The former cover baby for Nirvana‘s legendary 1991 rock album Nevermind is suing the band for alleged child porn, three decades after he was photographed naked in a swimming pool as an infant.
Some 30 million people have purchased the album to date and many more have at least seen the cover image, which shows baby Spencer Elden reaching for a dollar bill on a fishing line in a pool, his penis visible beneath him.
Elden, now 30, is reaching for a few million dollar bills with his new lawsuit, which was filed in a California court this week.
He claims that his parents never signed a release allowing the photo to appear on the album cover, and that the image is child pornography because the dollar bill makes him look like a “sex worker.” He also claims to have suffered “lifelong damages” and “extreme and permanent emotional distress” from being photographed for the album.
“The images exposed Spencer’s intimate body part and lasciviously displayed Spencer’s genitals from the time he was an infant to the present day,” Elden’s lawyer, Robert Y. Lewis, argues in the court filing.
Elden is seeking at least $150,000 in damages from each of 17 defendants, including former band members Dave Grohl, Krist Novoselic and the estate of Kurt Cobain. Cobain’s widow, Courtney Love, and photographer Kirk Weddle are also among the defendants.
According to the lawsuit, Elden’s “true identity and legal name are forever tied to the commercial sexual exploitation he experienced as a minor which has been distributed and sold worldwide from the time he was a baby to the present day.”
Non-sexualized images of naked infants are generally not considered pornographic under U.S. law, and the original Nevermind cover remains uncensored on various streaming platforms today, including Apple Music and Spotify.
Elden was four months old at the time of the original photoshoot, which reportedly lasted 15 seconds and earned his parents $200. The fishing line with the dollar bill was later added to the image.

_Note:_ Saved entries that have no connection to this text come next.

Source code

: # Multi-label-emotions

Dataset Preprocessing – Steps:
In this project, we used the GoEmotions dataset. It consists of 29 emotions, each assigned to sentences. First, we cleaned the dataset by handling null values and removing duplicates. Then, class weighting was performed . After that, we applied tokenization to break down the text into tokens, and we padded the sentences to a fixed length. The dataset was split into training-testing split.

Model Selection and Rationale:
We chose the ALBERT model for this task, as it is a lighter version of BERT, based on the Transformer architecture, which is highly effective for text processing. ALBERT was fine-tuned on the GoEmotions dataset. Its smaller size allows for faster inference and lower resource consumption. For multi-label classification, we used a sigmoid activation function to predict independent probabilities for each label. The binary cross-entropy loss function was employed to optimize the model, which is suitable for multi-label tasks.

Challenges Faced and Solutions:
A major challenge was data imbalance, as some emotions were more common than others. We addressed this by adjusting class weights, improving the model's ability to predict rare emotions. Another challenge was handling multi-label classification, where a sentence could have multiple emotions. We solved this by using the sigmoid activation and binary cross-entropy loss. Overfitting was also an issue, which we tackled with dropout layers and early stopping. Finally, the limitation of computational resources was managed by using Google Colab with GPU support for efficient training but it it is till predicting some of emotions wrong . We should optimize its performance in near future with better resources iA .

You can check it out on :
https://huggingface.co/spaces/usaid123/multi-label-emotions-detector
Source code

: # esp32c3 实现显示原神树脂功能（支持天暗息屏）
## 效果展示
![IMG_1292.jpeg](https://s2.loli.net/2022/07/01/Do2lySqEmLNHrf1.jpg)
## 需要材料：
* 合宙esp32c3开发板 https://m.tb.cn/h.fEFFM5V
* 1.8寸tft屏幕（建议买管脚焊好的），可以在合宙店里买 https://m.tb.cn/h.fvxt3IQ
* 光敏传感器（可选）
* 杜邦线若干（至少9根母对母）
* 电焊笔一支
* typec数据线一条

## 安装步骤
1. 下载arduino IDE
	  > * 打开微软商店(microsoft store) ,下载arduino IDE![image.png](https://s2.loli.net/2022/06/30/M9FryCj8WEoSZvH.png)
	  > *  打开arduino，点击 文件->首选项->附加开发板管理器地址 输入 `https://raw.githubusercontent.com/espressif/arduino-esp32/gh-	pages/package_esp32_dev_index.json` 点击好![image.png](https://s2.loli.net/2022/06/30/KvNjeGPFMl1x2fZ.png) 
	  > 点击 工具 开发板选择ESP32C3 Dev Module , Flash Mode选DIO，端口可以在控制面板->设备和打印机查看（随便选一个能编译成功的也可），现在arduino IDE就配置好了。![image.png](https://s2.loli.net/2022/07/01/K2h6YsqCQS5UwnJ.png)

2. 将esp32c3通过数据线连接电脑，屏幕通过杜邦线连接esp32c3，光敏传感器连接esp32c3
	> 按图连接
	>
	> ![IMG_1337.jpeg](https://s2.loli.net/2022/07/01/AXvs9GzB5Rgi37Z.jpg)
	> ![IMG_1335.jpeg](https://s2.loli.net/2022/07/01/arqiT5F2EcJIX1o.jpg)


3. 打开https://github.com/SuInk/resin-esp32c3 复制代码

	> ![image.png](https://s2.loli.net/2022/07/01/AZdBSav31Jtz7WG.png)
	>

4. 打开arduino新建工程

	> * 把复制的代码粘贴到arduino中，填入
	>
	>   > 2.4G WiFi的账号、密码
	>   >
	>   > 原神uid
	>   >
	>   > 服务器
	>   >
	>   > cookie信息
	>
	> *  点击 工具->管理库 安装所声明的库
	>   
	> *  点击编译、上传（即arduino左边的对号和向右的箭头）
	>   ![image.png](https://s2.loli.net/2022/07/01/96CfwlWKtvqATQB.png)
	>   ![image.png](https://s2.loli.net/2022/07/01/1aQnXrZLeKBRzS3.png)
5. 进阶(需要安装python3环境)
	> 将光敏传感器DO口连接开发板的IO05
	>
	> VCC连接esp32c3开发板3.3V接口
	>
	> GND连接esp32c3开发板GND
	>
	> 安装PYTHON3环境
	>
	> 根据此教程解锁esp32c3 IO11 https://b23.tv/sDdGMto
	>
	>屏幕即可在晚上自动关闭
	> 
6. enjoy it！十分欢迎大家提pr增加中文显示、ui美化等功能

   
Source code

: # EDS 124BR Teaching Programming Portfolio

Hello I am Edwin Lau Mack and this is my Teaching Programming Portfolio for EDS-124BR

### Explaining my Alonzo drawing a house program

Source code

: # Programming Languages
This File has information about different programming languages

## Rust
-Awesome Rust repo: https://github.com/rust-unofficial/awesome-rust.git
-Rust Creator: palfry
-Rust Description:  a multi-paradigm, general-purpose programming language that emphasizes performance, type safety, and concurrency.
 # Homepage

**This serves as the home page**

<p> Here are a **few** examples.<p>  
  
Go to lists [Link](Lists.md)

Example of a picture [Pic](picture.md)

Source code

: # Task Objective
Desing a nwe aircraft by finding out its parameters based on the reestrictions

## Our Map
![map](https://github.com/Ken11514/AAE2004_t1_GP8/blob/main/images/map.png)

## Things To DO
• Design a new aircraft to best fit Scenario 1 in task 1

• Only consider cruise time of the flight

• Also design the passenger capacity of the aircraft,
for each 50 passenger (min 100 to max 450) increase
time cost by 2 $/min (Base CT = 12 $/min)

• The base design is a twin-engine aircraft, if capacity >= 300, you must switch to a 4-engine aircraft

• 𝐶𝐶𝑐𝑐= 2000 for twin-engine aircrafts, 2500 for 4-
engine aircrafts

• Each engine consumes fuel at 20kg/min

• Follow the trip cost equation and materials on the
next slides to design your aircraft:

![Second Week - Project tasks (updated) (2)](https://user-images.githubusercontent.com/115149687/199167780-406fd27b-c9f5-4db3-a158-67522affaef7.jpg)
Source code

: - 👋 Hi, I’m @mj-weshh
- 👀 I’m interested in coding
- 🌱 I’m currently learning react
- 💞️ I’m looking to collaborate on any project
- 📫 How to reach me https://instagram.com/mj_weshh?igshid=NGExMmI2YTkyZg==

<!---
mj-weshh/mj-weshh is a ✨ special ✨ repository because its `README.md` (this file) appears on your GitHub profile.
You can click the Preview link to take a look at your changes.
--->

Elden has a large tattoo that reads “Nevermind” on his chest, and he has recreated the iconic pool photo in later shoots for Nevermind‘s 10th, 17th, 20th and 25th anniversaries, though he has worn swim trunks each time.
He’s also expressed mixed feelings about the album cover in interviews that accompanied those anniversary shoots.
“Quite a few people in the world have seen my penis,” Elden told NPR in 2008, at the age of 17. “So that’s kinda cool. I’m just a normal kid living it up and doing the best I can while I’m here.”
He later expressed frustration about never meeting the band or getting additional compensation, after posing for another shoot at the age of 25.
“It’s hard not to get upset when you hear how much money was involved,” he told TIME in 2016. “I just woke up already being a part of this huge project. It’s pretty difficult — you feel like you’re famous for nothing, but you didn’t really do anything but their album.”
Weddle has also discussed the impact of the photo on Elden in the past.
“I’m still in contact with Spencer,” he told The Guardian in 2019. “I used to think, ‘Man, when that kid is 16 he’s gonna hate my guts!’ He doesn’t, but he’s conflicted about the picture. He feels that everybody made money off it and he didn’t. I think he deserves something. But it’s always the record labels that make the money.”
Social media users responded to the lawsuit by blasting Elden, with some accusing him of hypocrisy. Others simply called him a “big baby” and suggested that he was recreating the photo by reaching for Nirvana’s money.
Representatives for the band and their record label did not immediately respond to the lawsuit.